Data from Second Measure drives core strategic decisions for our clients: how to invest multi-billion dollar portfolios, how to allocate nine-figure marketing budgets, and how to prioritize large partnerships and acquisitions.
Through our platform, our clients get instant visibility into any consumer company — how quickly they’re growing, whether they’re gaining or losing share in key markets, how well they retain customers, how much those customers spend over their lifetime, and even where else those customers shop.
This is game-changing data they have never seen before. For many, this represents a new and unfamiliar way of thinking about market research and the questions that could be answered.
This is where Data Services comes in. We’re a multi-disciplinary team focused on applying our data to real-world cases. We work directly with clients on their most significant strategic decisions. We translate their questions into testable hypotheses and address them with original research—novel models, analyses, and visualizations.
In this role, you’ll:
- Help clients answer real-world questions and guide them on how to use our data.
- Develop novel methods to address real-world questions. For example:
- Is HelloFresh growing the overall meal-kit market, or simply stealing customers from its competitors?
- When customers stop dining at Chipotle, where do they eat instead?
- How much more likely is an Equinox customer in San Francisco to shop at Lululemon, as compared with the average resident?

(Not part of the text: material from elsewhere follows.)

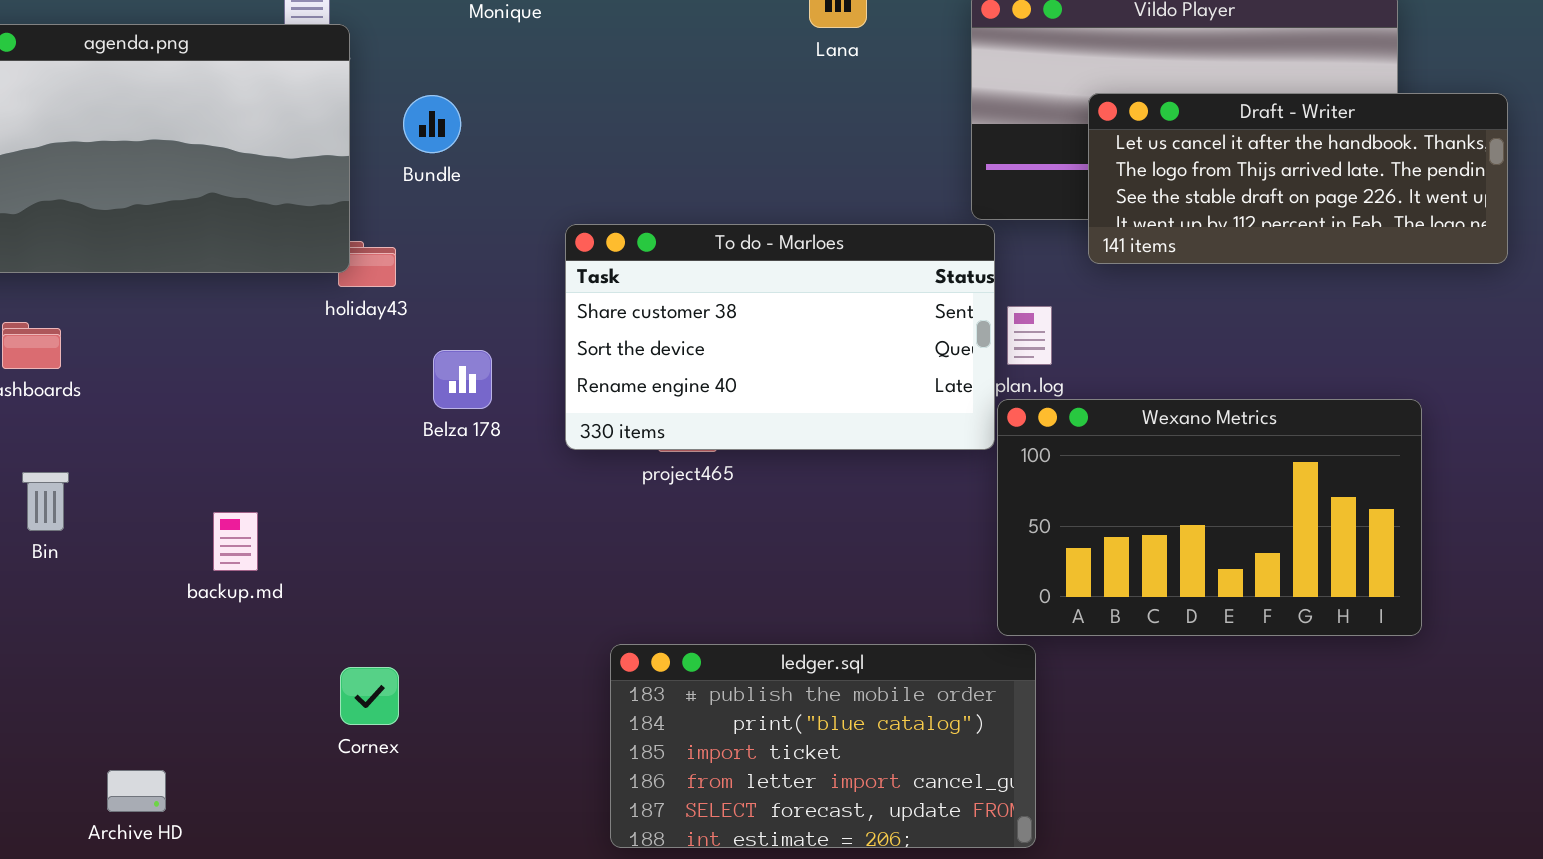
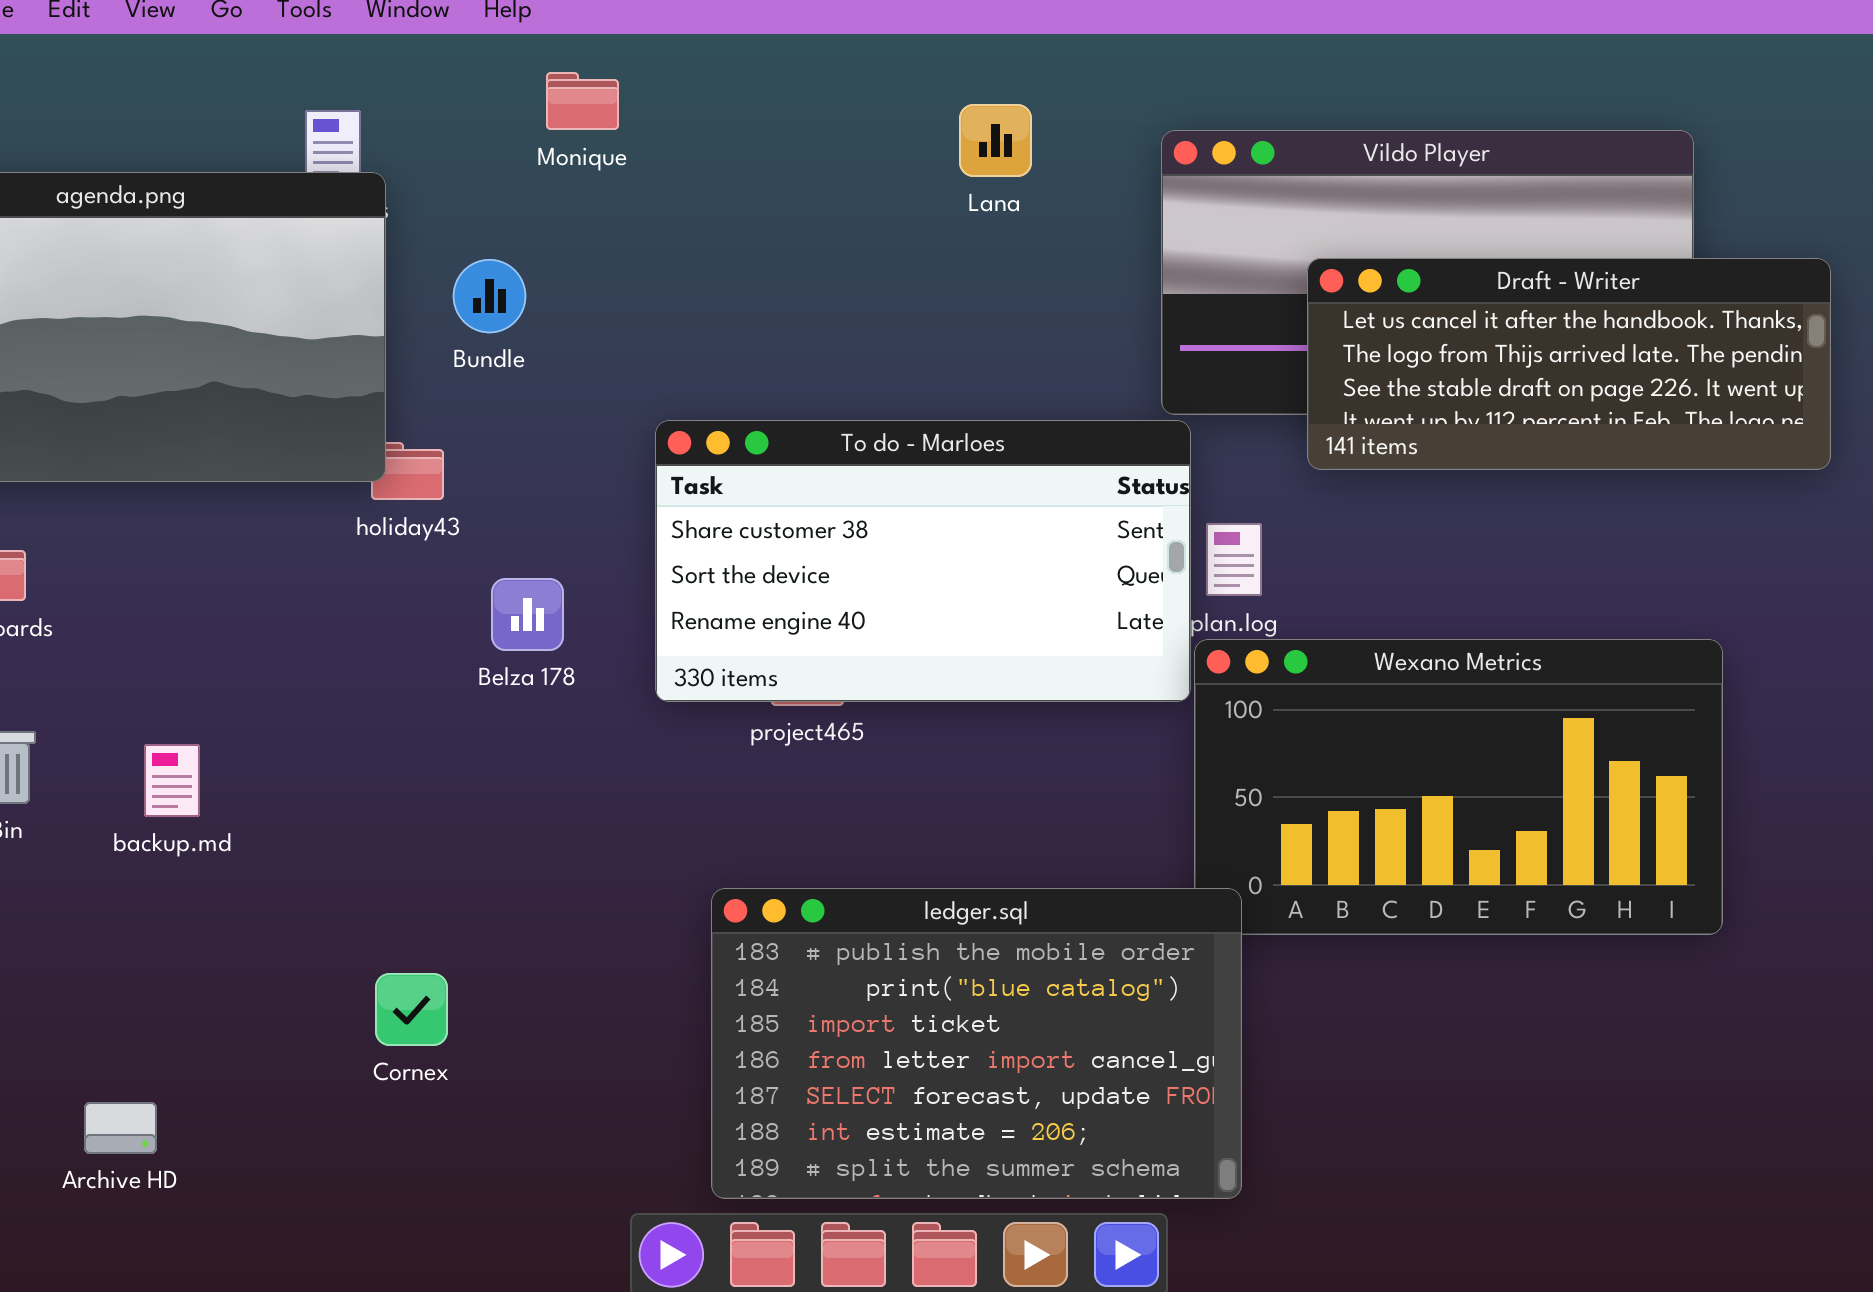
backup.md: [213,512,258,571] -> [144,744,200,817], moved
ledger.sql: [610,644,1036,848] -> [711,888,1242,1199], resized

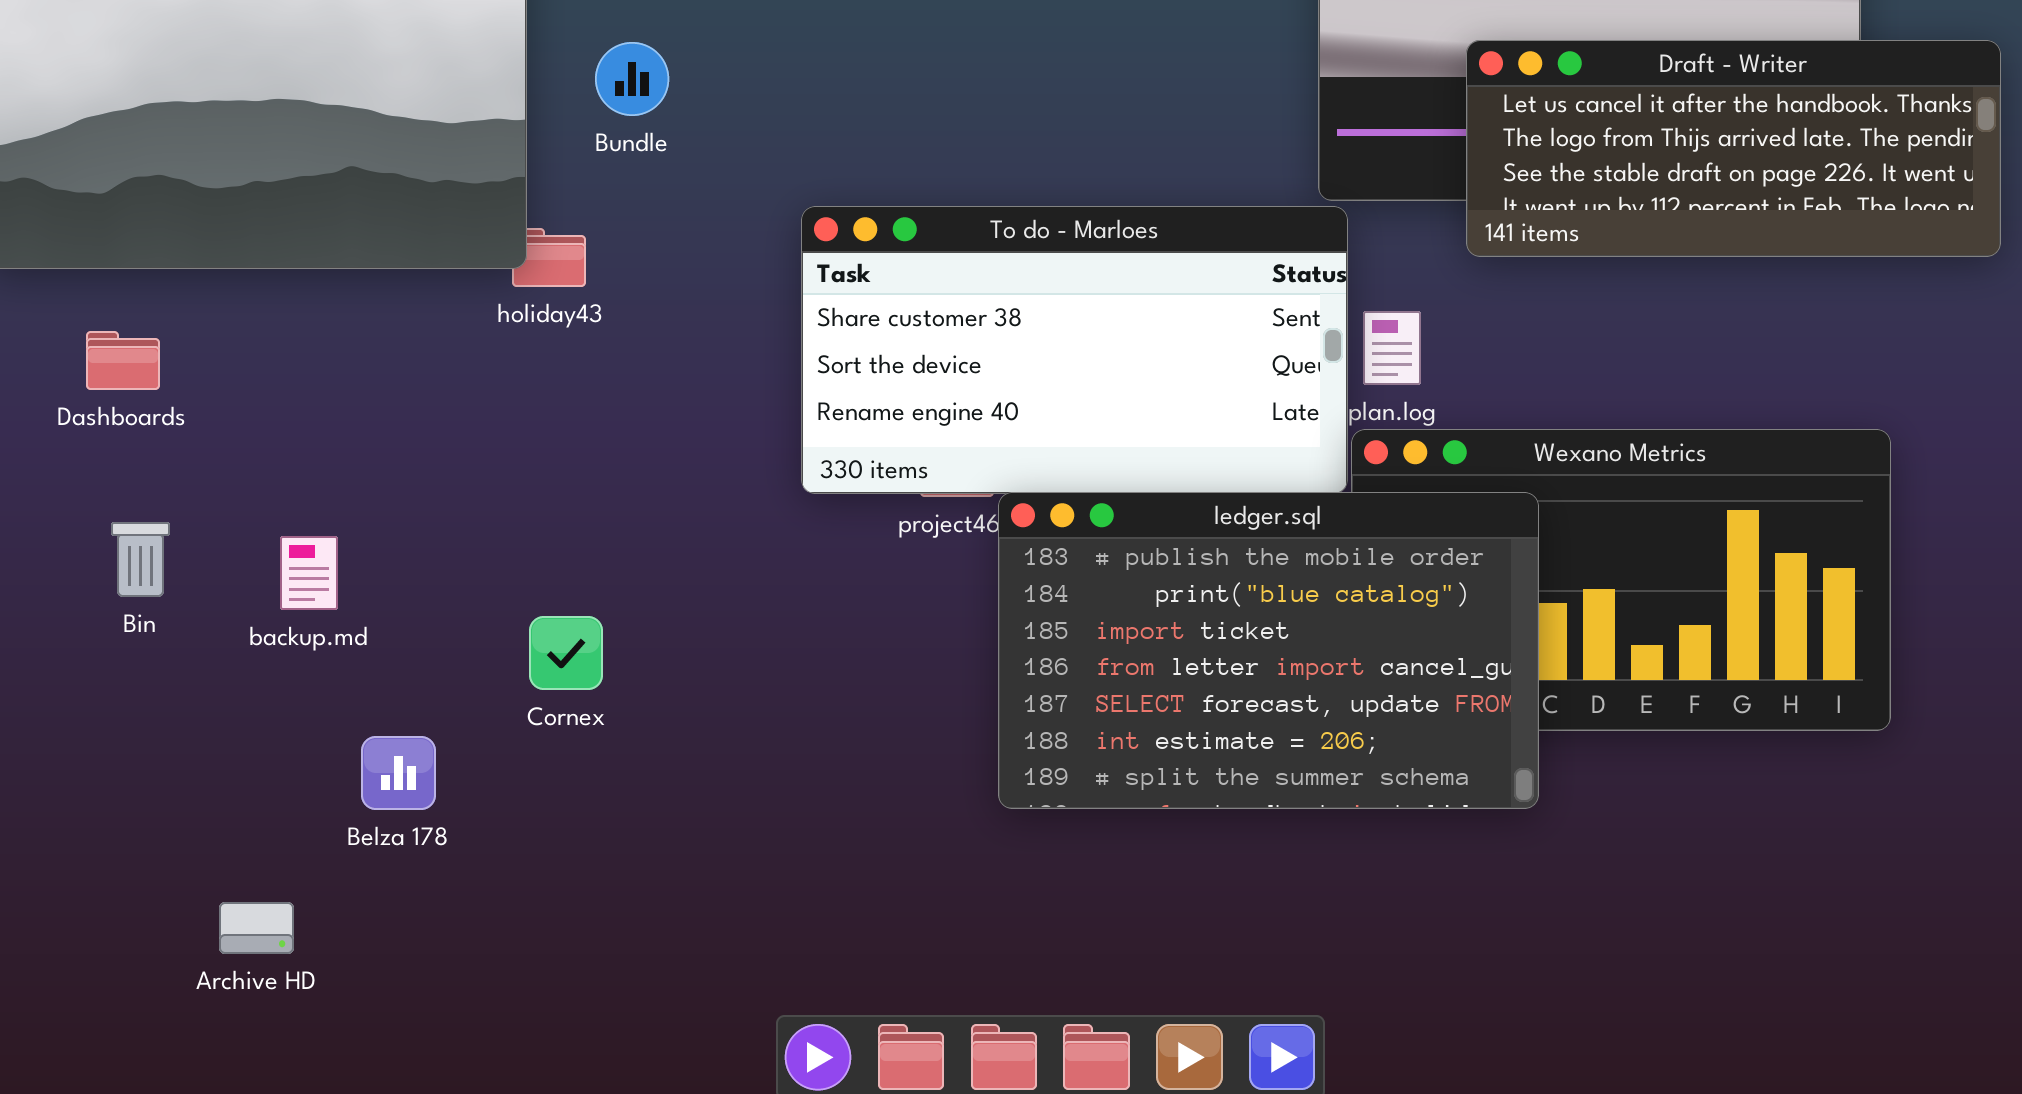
Belza 178: [491,578,564,651] -> [361,736,436,810], moved
ledger.sql: [711,888,1242,1199] -> [998,492,1539,809], moved
Cornex: [375,973,448,1046] -> [529,616,603,690], moved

- Design, prototype, and deliver original analyses.
- Lead and/or participate in method reviews.
- You have a PhD in a quantitative discipline and/or years of experience as a data scientist.
- You’re an expert in applied statistics.
- You have experience teaching or communicating complex statistics to lay/general and technical audiences.
- You’re proficient in statistical computing.
- You have expertise in panel data, behavioral analysis, text processing, geolocation, and/or time series analysis.
- You have experience in large-scale, data-rich environments.
- You’ve built things with Python/Scala, Spark, Jupyter, Redshift/Hive, Athena/Presto, GPUs/TPUs, and/or D3 (and related).